8.1 Kinderbetreuungskosten: Erfordernis der Haushaltszugehörigkeit verfassungswidrig?
BFH, Urteil v. 11.5.2023, III R 9/22
Abziehbare Sonderausgaben sind zwei Drittel der Aufwendungen, höchstens 4.000 EUR je Kind, für Dienstleistungen zur Betreuung eines zum Haushalt des Steuerpflichtigen gehörenden Kindes i. S. d. § 32 Abs. 1 EStG, welches das 14. Lebensjahr noch nicht vollendet hat oder wegen einer vor Vollendung des 25. Lebensjahres eingetretenen körperlichen, geistigen oder seelischen Behinderung außerstande ist, sich selbst zu unterhalten (§ 10 Abs. 1 Nr. 5 Satz 1 EStG).
8.2 Kindesunterhalt unrichtig angegeben: Kann der Steuerbescheid geändert werden
FG Berlin-Brandenburg, Urteil v. 20.3.2023, 4 K 4006/22
Mit diesem rechtskräftigen Urteil hat das FG weiter entschieden, dass eine offenbare Unrichtigkeit der Kläger, die vom Finanzamt übernommen wurde, nicht vorliegt, da die fehlerhaften Angaben in den Steuererklärungen auf einem Rechtsirrtum der Kläger beruhten.
8.3 Operative Fettabsaugung (Liposuktion): Aufwendungen können abziehbar sein
BFH, Urteil v. 23.3.2023, VI R 39/20
Der BFH hatte für 2010 die Auffassung des Schleswig-Holsteinischen FG bestätigt, bei der Liposuktion handele es sich nicht um eine wissenschaftlich anerkannte Methode (BFH, Urteil v. 18.6.2015, VI R 68/14, BStBl 2015 II S. 803).

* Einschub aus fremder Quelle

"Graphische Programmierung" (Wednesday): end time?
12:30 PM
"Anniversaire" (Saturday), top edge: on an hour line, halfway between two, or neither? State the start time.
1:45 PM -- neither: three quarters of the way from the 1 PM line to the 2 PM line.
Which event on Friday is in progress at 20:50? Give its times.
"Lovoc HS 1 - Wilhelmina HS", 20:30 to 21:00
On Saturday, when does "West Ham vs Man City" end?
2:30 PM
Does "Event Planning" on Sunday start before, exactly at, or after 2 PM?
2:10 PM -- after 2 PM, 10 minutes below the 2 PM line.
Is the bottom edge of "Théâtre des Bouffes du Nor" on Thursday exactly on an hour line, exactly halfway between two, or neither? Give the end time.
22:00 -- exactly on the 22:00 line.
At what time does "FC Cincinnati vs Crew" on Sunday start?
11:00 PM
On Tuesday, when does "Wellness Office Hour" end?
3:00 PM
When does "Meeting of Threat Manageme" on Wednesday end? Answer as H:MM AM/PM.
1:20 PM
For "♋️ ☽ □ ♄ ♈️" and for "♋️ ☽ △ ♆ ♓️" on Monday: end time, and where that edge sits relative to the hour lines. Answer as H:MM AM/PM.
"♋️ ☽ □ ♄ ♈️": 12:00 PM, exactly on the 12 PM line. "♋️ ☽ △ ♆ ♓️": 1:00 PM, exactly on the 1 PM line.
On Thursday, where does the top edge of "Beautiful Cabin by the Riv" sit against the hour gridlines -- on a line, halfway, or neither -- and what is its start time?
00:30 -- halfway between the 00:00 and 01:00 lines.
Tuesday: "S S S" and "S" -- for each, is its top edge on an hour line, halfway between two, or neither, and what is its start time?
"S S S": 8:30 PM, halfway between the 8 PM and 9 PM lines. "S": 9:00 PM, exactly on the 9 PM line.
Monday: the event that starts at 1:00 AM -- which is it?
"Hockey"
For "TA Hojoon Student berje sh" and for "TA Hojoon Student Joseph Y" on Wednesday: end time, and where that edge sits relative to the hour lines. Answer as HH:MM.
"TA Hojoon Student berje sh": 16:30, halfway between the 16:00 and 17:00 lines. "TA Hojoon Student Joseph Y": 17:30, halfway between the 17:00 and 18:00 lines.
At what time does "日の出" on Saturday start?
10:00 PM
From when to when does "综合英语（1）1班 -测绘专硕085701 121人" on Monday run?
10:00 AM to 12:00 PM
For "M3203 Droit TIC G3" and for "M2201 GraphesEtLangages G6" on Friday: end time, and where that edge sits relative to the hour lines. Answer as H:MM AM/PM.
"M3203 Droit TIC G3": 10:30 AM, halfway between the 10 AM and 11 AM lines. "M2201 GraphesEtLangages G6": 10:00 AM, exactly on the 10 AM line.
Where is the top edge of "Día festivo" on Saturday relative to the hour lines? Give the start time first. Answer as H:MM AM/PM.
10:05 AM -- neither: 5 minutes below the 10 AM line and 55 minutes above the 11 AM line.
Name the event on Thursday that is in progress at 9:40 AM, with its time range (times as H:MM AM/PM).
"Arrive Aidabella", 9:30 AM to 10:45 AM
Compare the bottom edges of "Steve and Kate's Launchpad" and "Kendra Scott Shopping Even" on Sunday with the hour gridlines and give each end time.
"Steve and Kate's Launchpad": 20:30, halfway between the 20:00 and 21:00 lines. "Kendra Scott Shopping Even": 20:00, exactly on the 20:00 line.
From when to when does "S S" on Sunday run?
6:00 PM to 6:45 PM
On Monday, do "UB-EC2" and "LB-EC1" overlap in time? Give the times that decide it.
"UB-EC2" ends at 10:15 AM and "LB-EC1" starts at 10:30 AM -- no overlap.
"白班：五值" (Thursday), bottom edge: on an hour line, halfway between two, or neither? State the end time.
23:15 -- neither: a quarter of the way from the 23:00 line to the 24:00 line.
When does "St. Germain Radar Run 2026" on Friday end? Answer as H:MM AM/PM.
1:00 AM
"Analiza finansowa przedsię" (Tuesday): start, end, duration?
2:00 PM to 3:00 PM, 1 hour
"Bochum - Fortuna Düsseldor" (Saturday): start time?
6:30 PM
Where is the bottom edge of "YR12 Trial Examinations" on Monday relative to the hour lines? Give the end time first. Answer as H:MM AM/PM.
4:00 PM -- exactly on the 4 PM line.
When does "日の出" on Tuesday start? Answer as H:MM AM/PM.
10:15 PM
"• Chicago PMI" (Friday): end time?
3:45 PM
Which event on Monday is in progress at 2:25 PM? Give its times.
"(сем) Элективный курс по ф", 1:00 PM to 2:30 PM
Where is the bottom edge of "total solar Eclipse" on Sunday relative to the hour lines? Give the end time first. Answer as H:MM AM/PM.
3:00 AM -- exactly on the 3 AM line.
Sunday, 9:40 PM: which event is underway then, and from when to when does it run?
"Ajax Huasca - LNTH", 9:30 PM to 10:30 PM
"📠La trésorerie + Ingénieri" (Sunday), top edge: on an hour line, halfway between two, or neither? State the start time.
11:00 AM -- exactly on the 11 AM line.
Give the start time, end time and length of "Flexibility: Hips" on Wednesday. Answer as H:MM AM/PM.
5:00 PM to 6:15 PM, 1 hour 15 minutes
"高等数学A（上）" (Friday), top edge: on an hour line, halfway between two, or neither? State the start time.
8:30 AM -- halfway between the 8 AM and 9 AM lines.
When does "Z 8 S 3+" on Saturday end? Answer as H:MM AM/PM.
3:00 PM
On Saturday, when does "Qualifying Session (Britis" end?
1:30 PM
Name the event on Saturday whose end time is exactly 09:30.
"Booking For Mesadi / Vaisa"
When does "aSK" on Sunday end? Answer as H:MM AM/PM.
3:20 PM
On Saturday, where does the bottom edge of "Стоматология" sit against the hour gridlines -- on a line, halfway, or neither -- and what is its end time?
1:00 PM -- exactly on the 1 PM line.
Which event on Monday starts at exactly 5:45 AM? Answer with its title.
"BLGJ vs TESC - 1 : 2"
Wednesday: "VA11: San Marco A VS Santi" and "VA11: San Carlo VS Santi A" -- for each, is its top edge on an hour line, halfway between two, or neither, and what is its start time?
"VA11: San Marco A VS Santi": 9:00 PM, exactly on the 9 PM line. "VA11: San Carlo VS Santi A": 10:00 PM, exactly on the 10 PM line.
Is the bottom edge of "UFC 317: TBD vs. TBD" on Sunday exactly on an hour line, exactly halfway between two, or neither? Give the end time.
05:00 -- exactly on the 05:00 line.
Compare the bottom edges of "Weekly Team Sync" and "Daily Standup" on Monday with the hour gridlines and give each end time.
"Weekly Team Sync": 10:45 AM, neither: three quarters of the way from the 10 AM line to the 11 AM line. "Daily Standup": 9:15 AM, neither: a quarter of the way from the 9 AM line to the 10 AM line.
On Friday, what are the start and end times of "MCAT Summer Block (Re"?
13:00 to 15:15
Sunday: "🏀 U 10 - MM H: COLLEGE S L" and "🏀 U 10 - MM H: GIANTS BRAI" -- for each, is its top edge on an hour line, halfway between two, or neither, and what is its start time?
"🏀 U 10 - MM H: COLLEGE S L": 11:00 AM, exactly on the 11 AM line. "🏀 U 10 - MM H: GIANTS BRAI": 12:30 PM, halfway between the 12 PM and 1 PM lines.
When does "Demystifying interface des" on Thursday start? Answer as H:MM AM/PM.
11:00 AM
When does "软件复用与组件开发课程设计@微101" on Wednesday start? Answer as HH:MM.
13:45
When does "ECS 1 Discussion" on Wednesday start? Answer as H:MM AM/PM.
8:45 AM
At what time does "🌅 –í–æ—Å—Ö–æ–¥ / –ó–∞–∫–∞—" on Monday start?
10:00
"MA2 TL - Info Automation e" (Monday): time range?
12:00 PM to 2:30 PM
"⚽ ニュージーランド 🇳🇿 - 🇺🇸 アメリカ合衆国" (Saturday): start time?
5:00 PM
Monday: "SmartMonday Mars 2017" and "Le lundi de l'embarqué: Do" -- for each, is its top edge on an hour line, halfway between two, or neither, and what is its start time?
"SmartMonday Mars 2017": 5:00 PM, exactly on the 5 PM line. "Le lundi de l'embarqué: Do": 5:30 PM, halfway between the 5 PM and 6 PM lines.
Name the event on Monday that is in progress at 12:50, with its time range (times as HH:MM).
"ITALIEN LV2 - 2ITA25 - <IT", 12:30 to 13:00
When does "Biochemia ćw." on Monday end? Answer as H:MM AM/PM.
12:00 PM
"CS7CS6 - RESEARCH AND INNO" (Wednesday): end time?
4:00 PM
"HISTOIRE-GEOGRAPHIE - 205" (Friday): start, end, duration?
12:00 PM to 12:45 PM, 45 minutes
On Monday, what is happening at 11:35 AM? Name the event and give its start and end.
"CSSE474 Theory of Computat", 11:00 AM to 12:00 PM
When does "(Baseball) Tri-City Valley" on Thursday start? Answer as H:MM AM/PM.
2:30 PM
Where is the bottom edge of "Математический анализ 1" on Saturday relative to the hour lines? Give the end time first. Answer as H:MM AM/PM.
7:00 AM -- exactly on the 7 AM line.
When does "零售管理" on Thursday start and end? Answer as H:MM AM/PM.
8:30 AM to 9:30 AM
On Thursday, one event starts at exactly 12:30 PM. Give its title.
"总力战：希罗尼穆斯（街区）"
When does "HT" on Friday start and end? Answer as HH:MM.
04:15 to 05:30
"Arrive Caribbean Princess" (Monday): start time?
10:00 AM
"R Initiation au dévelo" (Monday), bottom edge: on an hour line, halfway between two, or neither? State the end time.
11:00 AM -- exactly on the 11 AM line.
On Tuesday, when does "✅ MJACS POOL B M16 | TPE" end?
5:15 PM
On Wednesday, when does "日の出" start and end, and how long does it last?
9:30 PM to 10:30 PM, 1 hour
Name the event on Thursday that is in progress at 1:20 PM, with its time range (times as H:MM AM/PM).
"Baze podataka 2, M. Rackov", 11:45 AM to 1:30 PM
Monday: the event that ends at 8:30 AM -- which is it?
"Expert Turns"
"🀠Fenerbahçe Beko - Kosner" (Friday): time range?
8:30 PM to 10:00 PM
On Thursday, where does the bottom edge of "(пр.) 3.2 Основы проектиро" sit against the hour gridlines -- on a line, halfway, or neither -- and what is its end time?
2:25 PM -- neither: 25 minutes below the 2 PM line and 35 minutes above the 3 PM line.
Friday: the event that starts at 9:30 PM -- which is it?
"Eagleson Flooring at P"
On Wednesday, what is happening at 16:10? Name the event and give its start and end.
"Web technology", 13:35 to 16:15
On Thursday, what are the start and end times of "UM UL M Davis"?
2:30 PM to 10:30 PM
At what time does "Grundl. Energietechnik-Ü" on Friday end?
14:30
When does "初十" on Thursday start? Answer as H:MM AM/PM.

Dem folgten mehrere FG und wiesen entsprechende Klagen ab.
Mit dem vorliegenden Urteil hat der BFH seine Meinung insoweit geändert, als er ab 2016 eine Wandlung im Stand der Wissenschaft anerkennt. Die Vorinstanz (Sächsisches FG, Urteil v. 10.9.2023, 3 K 1498/18, EFG 2021 S. 43) hatte aufgrund einer eigenen umfangreichen Literaturrecherche eine entsprechende Wandlung festgestellt. Ob eine Behandlungsmethode wissenschaftlich anerkannt ist, hat das FG anhand der Einzelumstände festzustellen. An die entsprechende Feststellung ist der BFH sodann gebunden (§ 118 Abs. 2 FGO).
Der BFH ergänzt, dass die Anforderungen an die Handlungsempfehlungen der Expertengremien nicht überspannt werden dürfen. Denn wie sich den in § 64 Abs. 1 Nr. 2 Satz 1 Buchst. f EStDV aufgeführten Regelbeispielen entnehmen lässt, soll sich das formalisierte Nachweisverlangen nur auf Aufwendungen für Behandlungsmethoden erstrecken, deren Auswirkung auf die Heilung oder Linderung regelmäßig nicht messbar ist. Der Nachweis der Zwangsläufigkeit kann daher durch ein "normales" Attest i. S. v. § 64 Abs. 1 Satz 1 EStDV geführt werden.
Mit Urteil v. 7.7.2020, 3 K 54/20, EFG 2021 S. 211, hat das Thüringer FG für 2016 die Liposuktion als nicht wissenschaftliche Behandlungsmethode gewertet. Dagegen ist die Revision anhängig (Az. VI R 36/20).
8.4 Zentralversand von Steuerbescheiden: Gilt die Dreitagesfiktion?
FG Hamburg, Urteil v. 13.4.2023, 5 K 92/22
Das Urteil ist rechtskräftig.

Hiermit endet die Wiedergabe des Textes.